The second process, python parsing_server.py, listens on port 6536, using multiprocessing.connection.Listener. This port is not exposed outside the container, it is only used by the other process to parse sgf files. The reason for this being a separate server is that Streamlit apps cannot start multiprocessing tasks in a user session, which is essential to quickly parse large files.

The Docker container call also optionally run ngrok, which exposes the webapp to the internet.

The project depends on a custom fork of Dtale. It has two additional features.

  1. The frontend reports the last clicked cell to the backend which can be accessed with global_state.get_last_clicked_cell(data_id). This us to display the Go game when the user clicks on a row in the table.
  2. The sort algorithm is stable. This ensures the order of the Dtale table is fully determined by the Streamlit session state, enabling deep linking to a particular table state and game.

Dependencies are managed with pipenv using a Pipfile. There is also a requirements.txt because of some unknown bug that means pipenv won't add all the recursive dependencies of the Dtale fork editable dependency to the Pipfile.lock. New packages should be added by installing with pipenv and then running pip freeze > requirements.txt.

To prevent circular dependencies, custom Streamlit components/ only import subcomponents/ and subcomponents/ do not import any other modules in the repo.

Testing

Tests are end-to-end UI tests running with Selenium.

Prerequisites

  1. Chrome or Chromium browser
  2. ChromeDriver for your browser version available on PATH
  3. pipenv environment with all dependencies and dev dependencies (pipenv sync -d)
  4. App running locally (READ_DIR=/path/to/my/dir docker-compose up --build)

To run the tests, navigate to streamlit_app/tests. Inside your pipenv environment run pytest.

Quick introduction to Streamlit

Streamlit webapps are written in python in an imperative style. A python script is run from top to bottom, rendering UI elements as they are encountered. Every time the user interacts with the UI, the script is rerun, with interactive components returning their current states.

Example:

import streamlit as st
x = st.slider("x")  # Render a slider. Return the current position.
st.write(x, "squared is", x * x) # Render text.

In the above example, each time the user moves the slider, the script reruns.

Sessions, state and callbacks

Each time a user navigates to a Streamlit app, a new session begins. Each browser tab corresponds to a different session and refreshing the page starts a new session. Streamlit reruns our whole imperative script on each user iteration, so we need to use a special object, st.session_state, to maintain state during a session.

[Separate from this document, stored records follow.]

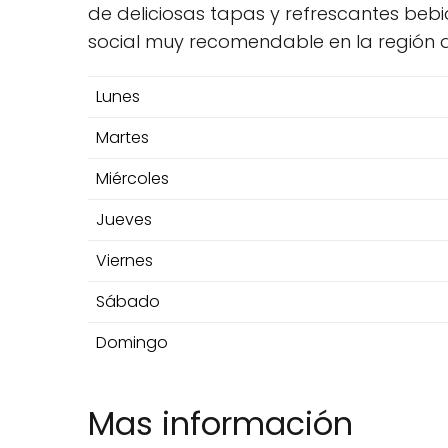
de deliciosas tapas y refrescantes bebi
social muy recomendable en la región d
Lunes
Martes
Miércoles
Jueves
Viernes
Sábado
Domingo
Mas información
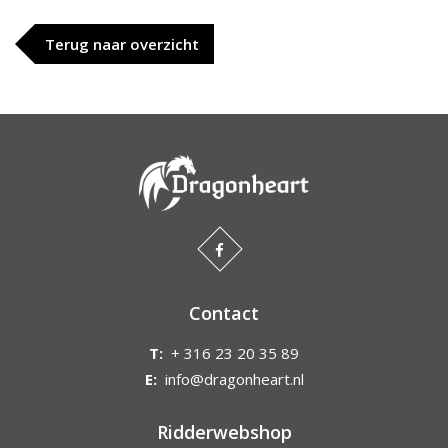
Terug naar overzicht
Contact
T:
+ 316 23 20 35 89
E:
info@dragonheart.nl
Ridderwebshop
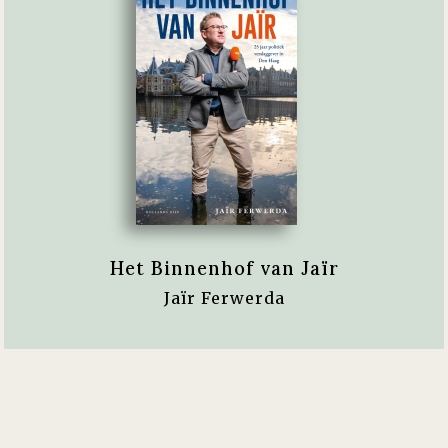
Het Binnenhof van Jaïr
Jaïr Ferwerda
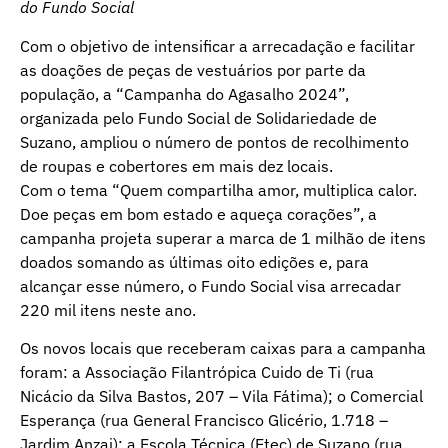
do Fundo Social
Com o objetivo de intensificar a arrecadação e facilitar
as doações de peças de vestuários por parte da
população, a “Campanha do Agasalho 2024”,
organizada pelo Fundo Social de Solidariedade de
Suzano, ampliou o número de pontos de recolhimento
de roupas e cobertores em mais dez locais.
Com o tema “Quem compartilha amor, multiplica calor.
Doe peças em bom estado e aqueça corações”, a
campanha projeta superar a marca de 1 milhão de itens
doados somando as últimas oito edições e, para
alcançar esse número, o Fundo Social visa arrecadar
220 mil itens neste ano.
Os novos locais que receberam caixas para a campanha
foram: a Associação Filantrópica Cuido de Ti (rua
Nicácio da Silva Bastos, 207 – Vila Fátima); o Comercial
Esperança (rua General Francisco Glicério, 1.718 –
Jardim Anzai); a Escola Técnica (Etec) de Suzano (rua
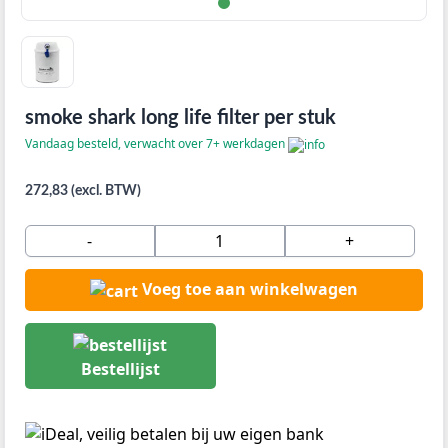
smoke shark long life filter per stuk
Vandaag besteld, verwacht over 7+ werkdagen
272,83 (excl. BTW)
-
+
Voeg toe aan winkelwagen
Bestellijst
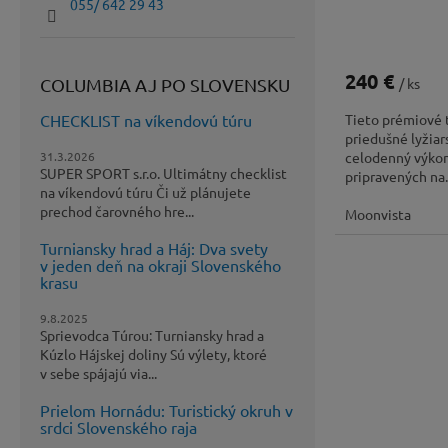
055/ 642 29 43
240 €
COLUMBIA AJ PO SLOVENSKU
/ ks
CHECKLIST na víkendovú túru
Tieto prémiové 
priedušné lyžia
31.3.2026
celodenný výkon
SUPER SPORT s.r.o. Ultimátny checklist
pripravených na.
na víkendovú túru Či už plánujete
prechod čarovného hre...
Moonvista
Turniansky hrad a Háj: Dva svety
v jeden deň na okraji Slovenského
krasu
9.8.2025
Sprievodca Túrou: Turniansky hrad a
Kúzlo Hájskej doliny Sú výlety, ktoré
v sebe spájajú via...
Prielom Hornádu: Turistický okruh v
srdci Slovenského raja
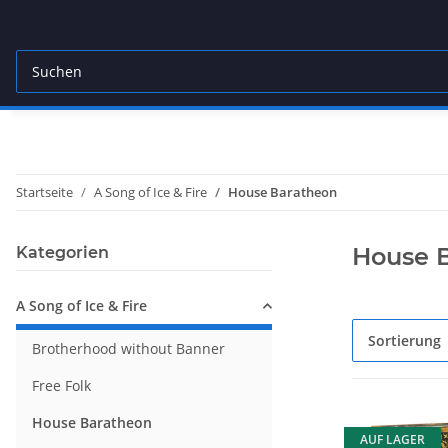
Startseite
A Song of Ice & Fire
House Baratheon
House 
Kategorien
A Song of Ice & Fire
Sortierung
Brotherhood without Banner
Free Folk
House Baratheon
AUF LAGER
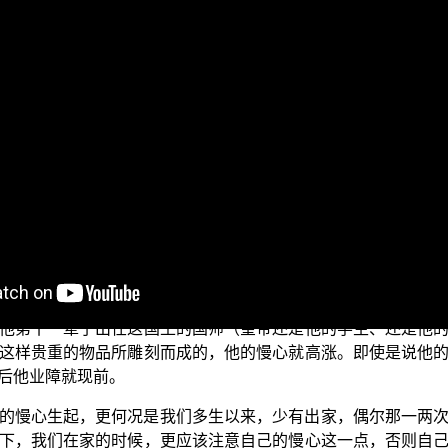
路上，没有遇到比较好的同修，或是说没有遇到好的师长，是不
：独学而无友，孤陋寡闻。就是说你势必对于佛法知见会不够
很充足的一个教育的环境中，都很难说真正了解佛法了，何况
也是难免的，这样的话就要去想说：我如果独自修行的话，应
？
自己产生很大的慢心，想我自己很了不起能够自己独立修持，
自修行就变得很不理想，因为慢心高涨的人，护法菩萨都会远
他第十一辈子出任这国王的国师（皇帝还是他的学生、还是他
这样贵重的物品所雕刻而成的，他的慢心就高涨。即使是说他
后他业障就现前。
的慢心生起，更何况是我们多生以来，少有出家，偶尔那一两
下，我们在家的时候，更应该注意自己的慢心这一点，否则自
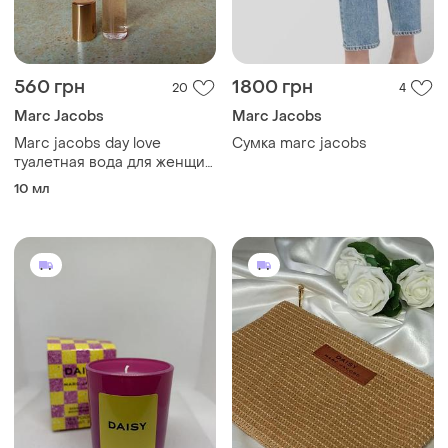
560 грн
1800 грн
20
4
Marc Jacobs
Marc Jacobs
Marc jacobs day love
Сумка marc jacobs
туалетная вода для женщин
10 мл.
10 мл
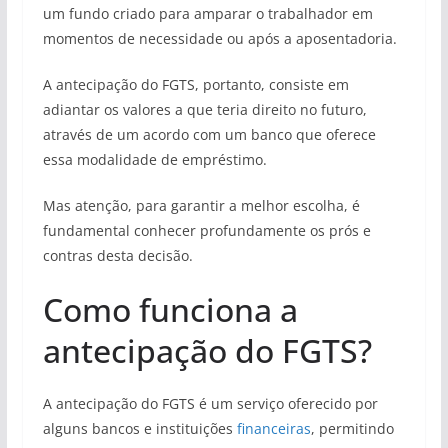
um fundo criado para amparar o trabalhador em
momentos de necessidade ou após a aposentadoria.
A antecipação do FGTS, portanto, consiste em
adiantar os valores a que teria direito no futuro,
através de um acordo com um banco que oferece
essa modalidade de empréstimo.
Mas atenção, para garantir a melhor escolha, é
fundamental conhecer profundamente os prós e
contras desta decisão.
Como funciona a
antecipação do FGTS?
A antecipação do FGTS é um serviço oferecido por
alguns bancos e instituições
financeiras
, permitindo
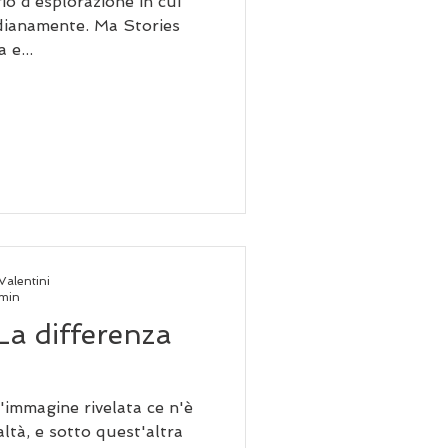
io d’esplorazione in cui
idianamente. Ma Stories
 e...
Valentini
 min
La differenza
'immagine rivelata ce n'è
altà, e sotto quest'altra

Interactive streamlit elements usually have a key parameter, which corresponds to the key in st.session_state which maintains the state for that element. Interactive elements also usually have some optional callback parameters. These are called after a user interacts with the element, but before our script reruns.

An example that illustrates all these concepts is the password authentication element in streamlit_app.py:

# Authenticate with secret password
state = st.session_state
def verify():
    state["hash"] = hashlib.scrypt(str.encode(state.pw), salt=b"salt", n=2048, r=8, p=1)

if state.get("hash") != HASH:
    password = st.text_input("Password", type="password", on_change=verify, key="pw")
    if st.button("Submit"):
        st.error("Wrong password")
    st.stop()

Initially, state["hash"] is unset, so the password input UI is rendered and the script exits at st.stop(). As the user types, the verify() callback updates state["hash"], getting the current input text from state.pw. When the user clicks on st.button("Submit"), the script will rerun. If the password is correct, state.get("hash") != HASH will evaluate to false, the password input UI will be skipped and the rest of the app will render. If the password is incorrect, the password input UI will be rendered and this time st.button("Submit") will evaluate to True (because it was just clicked) and the "Wrong password" message will render.

Design principles for Streamlit

State and deep linking (restoring state from URL parameters) have been the sources of most bugs and complexity during development. For this reason the codebase now adheres to two rules that simplify these aspects:

  1. Don't read the URL parameters, except once at the start of a session to restore state.
  2. Don't reference any state variable in more than one component.

The aim is to emulate the functional/declarative paradigm of React and similar frameworks. The appearance of a component should be fully determined by a known list of variables in st.session_state (and these variables should be named in ALL_CAPS at the top of the module). No component should modify any state variable that is used by another component.

Note: Many of the custom components in /components will raise an error if more than one is rendered on the same page because the keys are hardcoded and Streamlit components must have unique keys. If multiple copies of a custom component are required it should be simple to pass the key as a parameter to the custom component instead, or append a random UUID to the state variable names.